*PROBLEM*
Could you give every record again, exactly as it reads?

Collected data entries
-- -- --

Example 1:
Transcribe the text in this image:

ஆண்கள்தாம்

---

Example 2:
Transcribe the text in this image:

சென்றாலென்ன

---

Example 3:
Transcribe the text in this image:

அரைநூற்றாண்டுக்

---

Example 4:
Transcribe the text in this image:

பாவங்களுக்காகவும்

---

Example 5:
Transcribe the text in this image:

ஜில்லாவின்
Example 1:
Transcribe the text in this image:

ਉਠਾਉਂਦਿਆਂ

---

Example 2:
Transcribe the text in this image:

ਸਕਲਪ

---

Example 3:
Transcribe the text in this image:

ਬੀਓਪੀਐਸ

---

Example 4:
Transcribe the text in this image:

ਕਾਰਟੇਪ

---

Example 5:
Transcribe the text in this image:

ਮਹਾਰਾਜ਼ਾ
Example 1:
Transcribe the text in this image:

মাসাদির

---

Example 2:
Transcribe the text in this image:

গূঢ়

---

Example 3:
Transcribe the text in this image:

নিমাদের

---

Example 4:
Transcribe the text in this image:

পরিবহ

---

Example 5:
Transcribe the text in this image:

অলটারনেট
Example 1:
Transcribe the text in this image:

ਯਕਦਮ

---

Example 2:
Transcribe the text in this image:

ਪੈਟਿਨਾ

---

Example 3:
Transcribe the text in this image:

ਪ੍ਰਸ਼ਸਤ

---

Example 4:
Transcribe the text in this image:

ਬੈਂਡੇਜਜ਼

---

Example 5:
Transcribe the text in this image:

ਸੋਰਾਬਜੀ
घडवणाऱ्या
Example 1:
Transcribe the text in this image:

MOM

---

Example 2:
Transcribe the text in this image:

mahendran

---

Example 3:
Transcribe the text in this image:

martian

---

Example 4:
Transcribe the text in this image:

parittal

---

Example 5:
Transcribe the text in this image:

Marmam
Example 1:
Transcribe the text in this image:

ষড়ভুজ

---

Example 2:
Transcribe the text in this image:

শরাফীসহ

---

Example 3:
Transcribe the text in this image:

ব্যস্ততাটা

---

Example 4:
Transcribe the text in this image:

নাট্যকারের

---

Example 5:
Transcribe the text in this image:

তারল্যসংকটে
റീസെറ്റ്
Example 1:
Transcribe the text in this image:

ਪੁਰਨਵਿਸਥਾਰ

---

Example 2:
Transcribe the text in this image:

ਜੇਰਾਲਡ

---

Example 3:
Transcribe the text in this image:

-- -- --

*RESULT*
Example 1:
Transcribe the text in this image:

ஆண்கள்தாம்

---

Example 2:
Transcribe the text in this image:

சென்றாலென்ன

---

Example 3:
Transcribe the text in this image:

அரைநூற்றாண்டுக்

---

Example 4:
Transcribe the text in this image:

பாவங்களுக்காகவும்

---

Example 5:
Transcribe the text in this image:

ஜில்லாவின்
Example 1:
Transcribe the text in this image:

ਉਠਾਉਂਦਿਆਂ

---

Example 2:
Transcribe the text in this image:

ਸਕਲਪ

---

Example 3:
Transcribe the text in this image:

ਬੀਓਪੀਐਸ

---

Example 4:
Transcribe the text in this image:

ਕਾਰਟੇਪ

---

Example 5:
Transcribe the text in this image:

ਮਹਾਰਾਜ਼ਾ
Example 1:
Transcribe the text in this image:

মাসাদির

---

Example 2:
Transcribe the text in this image:

গূঢ়

---

Example 3:
Transcribe the text in this image:

নিমাদের

---

Example 4:
Transcribe the text in this image:

পরিবহ

---

Example 5:
Transcribe the text in this image:

অলটারনেট
Example 1:
Transcribe the text in this image:

ਯਕਦਮ

---

Example 2:
Transcribe the text in this image:

ਪੈਟਿਨਾ

---

Example 3:
Transcribe the text in this image:

ਪ੍ਰਸ਼ਸਤ

---

Example 4:
Transcribe the text in this image:

ਬੈਂਡੇਜਜ਼

---

Example 5:
Transcribe the text in this image:

ਸੋਰਾਬਜੀ
घडवणाऱ्या
Example 1:
Transcribe the text in this image:

MOM

---

Example 2:
Transcribe the text in this image:

mahendran

---

Example 3:
Transcribe the text in this image:

martian

---

Example 4:
Transcribe the text in this image:

parittal

---

Example 5:
Transcribe the text in this image:

Marmam
Example 1:
Transcribe the text in this image:

ষড়ভুজ

---

Example 2:
Transcribe the text in this image:

শরাফীসহ

---

Example 3:
Transcribe the text in this image:

ব্যস্ততাটা

---

Example 4:
Transcribe the text in this image:

নাট্যকারের

---

Example 5:
Transcribe the text in this image:

তারল্যসংকটে
റീസെറ്റ്
Example 1:
Transcribe the text in this image:

ਪੁਰਨਵਿਸਥਾਰ

---

Example 2:
Transcribe the text in this image:

ਜੇਰਾਲਡ

---

Example 3:
Transcribe the text in this image:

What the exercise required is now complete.